Cet album de 1978 a été un gros succès public et même artistique car « Some Girls » semblent bien le meilleur album des Stones depuis « Exile on Main Street » en 72. C’est vrai qu’on ne donnait plus trop cher de leur peau à la fin des seventies, ils ressemblaient à une relique du passé, un vent musical nouveau soufflait et il va d’ailleurs inspirer Jagger, à ce moment-là le vrai maître d’œuvre du groupe (Richards, lui, est empêtré dans de gros déboires judiciaires à cause de ses addictions et laisse donc la barre à son vieux frère ennemi). Et Jagger justement s’inspire largement de ce nouveau son qu’on peut entendre à Paris et New York, la dance d’abord à travers le disco des boîtes de nuit que fréquente assidument Mick et le punk aussi (les Clash, Pistols étaient passés par là…). Bon, de là à dire comme on le lit parfois que les Stones se sont « réinventés » avec « Some Girls », il ne faut pas exagérer ! Non, les Stones sortent un album solide, très rock et qui est influencé par les nouveaux sons, c’est déjà pas mal et si on pense à la suite, force est de constater que cet album tient (très bien) la route aujourd’hui encore.
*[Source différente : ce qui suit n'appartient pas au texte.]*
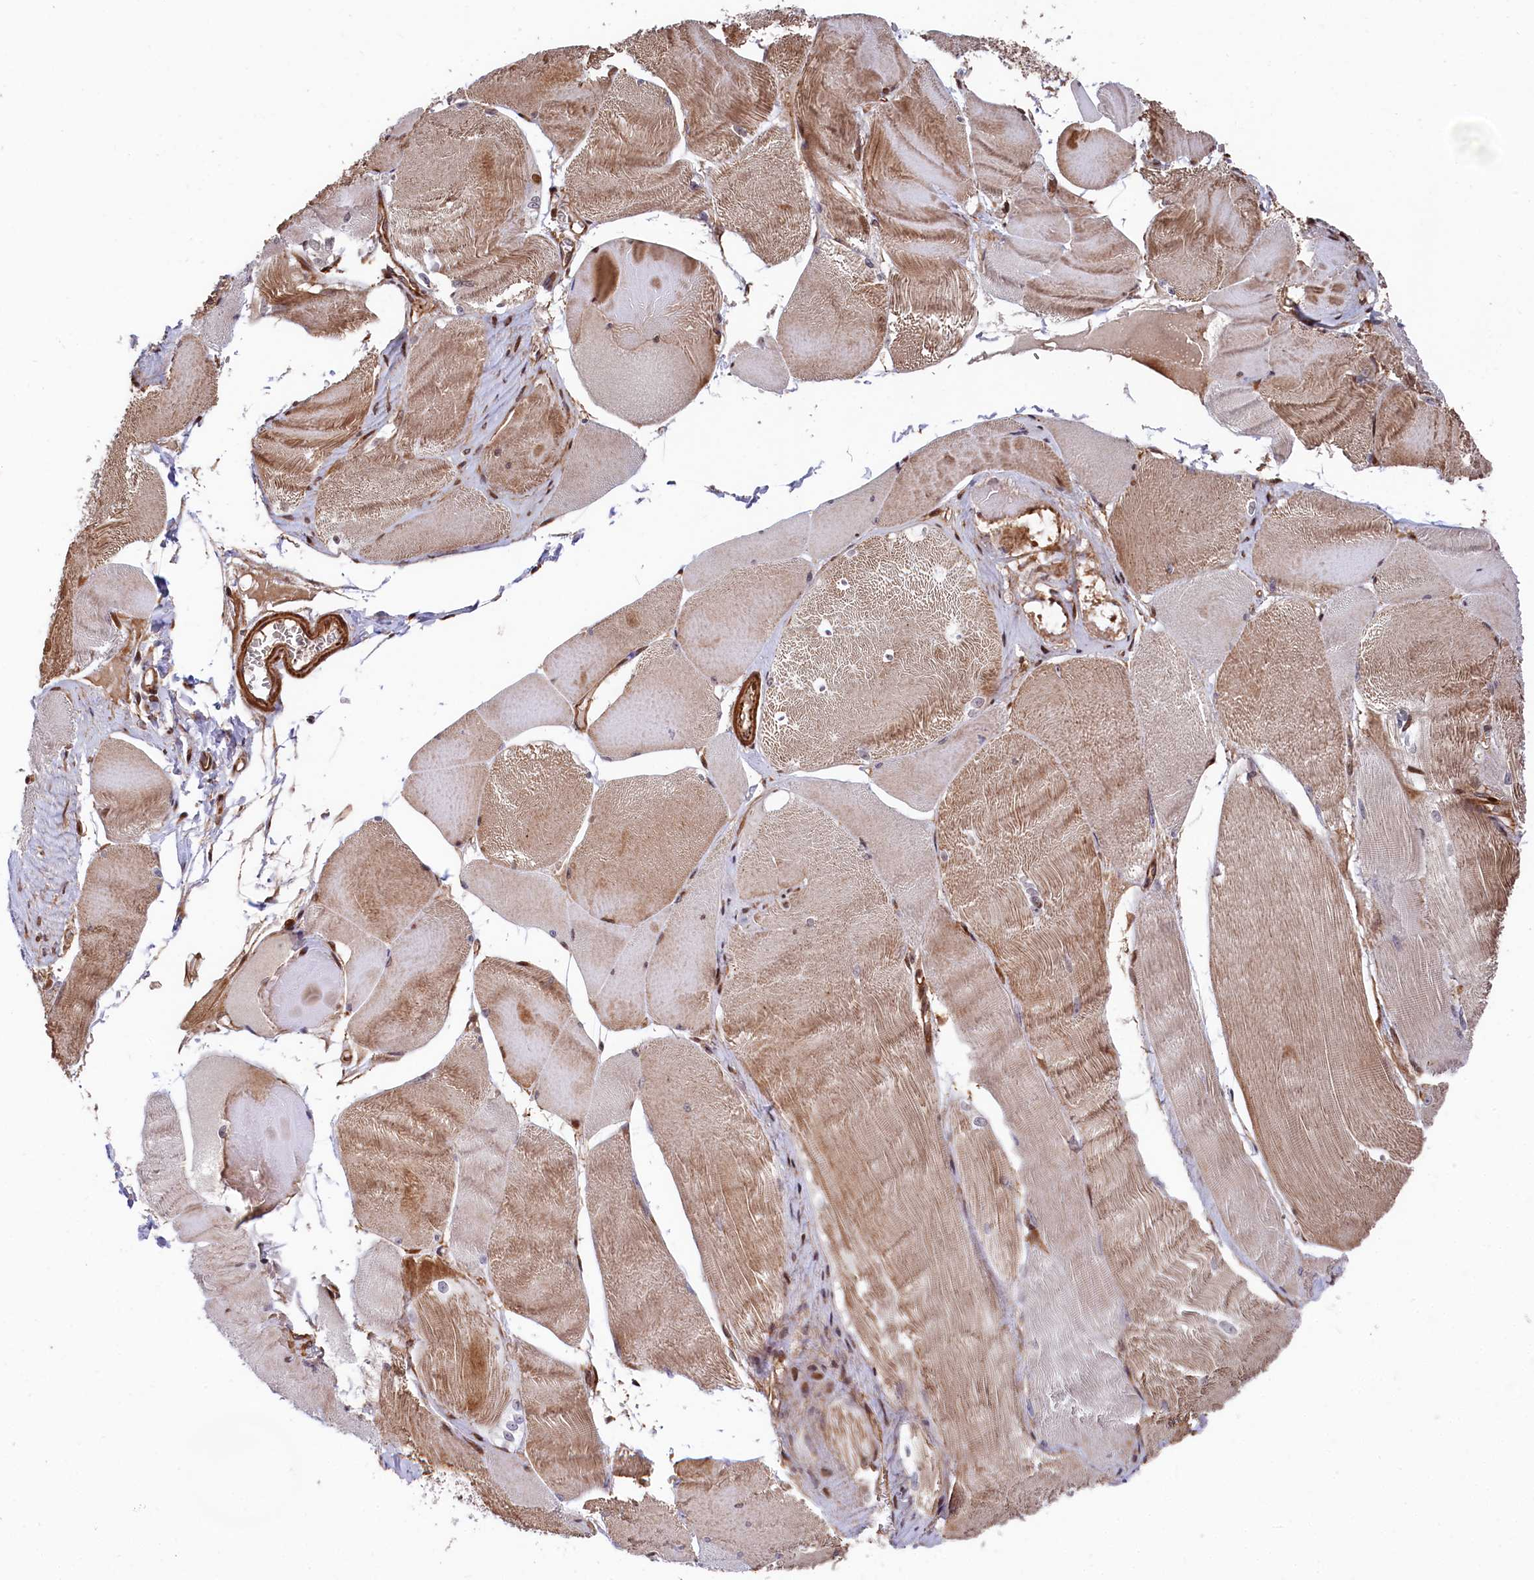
{"staining": {"intensity": "moderate", "quantity": ">75%", "location": "cytoplasmic/membranous"}, "tissue": "skeletal muscle", "cell_type": "Myocytes", "image_type": "normal", "snomed": [{"axis": "morphology", "description": "Normal tissue, NOS"}, {"axis": "morphology", "description": "Basal cell carcinoma"}, {"axis": "topography", "description": "Skeletal muscle"}], "caption": "Skeletal muscle stained with immunohistochemistry (IHC) shows moderate cytoplasmic/membranous staining in about >75% of myocytes. (brown staining indicates protein expression, while blue staining denotes nuclei).", "gene": "TNKS1BP1", "patient": {"sex": "female", "age": 64}}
La bonne nouvelle, c’est que Ron Wood devient pour la 1ère fois un membre à part entière des Stones et il redynamise le son du groupe, c’est évident. Mick gratouille lui aussi la guitare sur plusieurs titres et sans être un guitariste émérite (loin de là), la formation à 3 guitares prend une belle dimension. Pas de musiciens invités pour préserver le son plus brut, plus concentré des Stones. Et les guitares nerveuses sont bel et bien de retour, en témoignent "Just My Imagination", "Lies" et "Respectable". Le trio Richards, Wood, Jagger fait des merveilles à la guitare et parvient à pallier une section rythmique parfois transparente ("Beast of Burden"). « Miss You » s’inspire d’une rythmique disco et reste un de leurs plus gros tubes aujourd’hui. Même Keith se révèle inspiré avec le morceau qu’il chante, « Before they make me run ». Quant aux paroles, elles sont volontiers provocatrices : «Well now we're respected in society/ We don't worry about the things that we used to be/ We're talking heroin with the president » (« Respectable »). Elles montrent un goût de la mégalomanie fréquent chez Jagger mais aussi de l’autodérision et du 2nd degré (ce qu’on oublie souvent chez lui en prenant tout au sérieux).
« Miss You » va valoir des critiques sévères aux Stones pour ses paroles directes, Jagger ayant bien insisté et expliqué qu’il jouait là un personnage (comme un acteur) et qu’il s’agissait d’une parodie de certaines attitudes stéréotypées, machistes en particulier. Sans atteindre le niveau de « Exile on main Street », ce « Some Girls » même avec quelques faiblesses, reste du très bon Stones (le dernier très, très bon album de leur discographie ???). Ils ont enregistré tellement de titres durant ces sessions, qu’ils pourront utiliser des morceaux rejetés pour les prochains albums.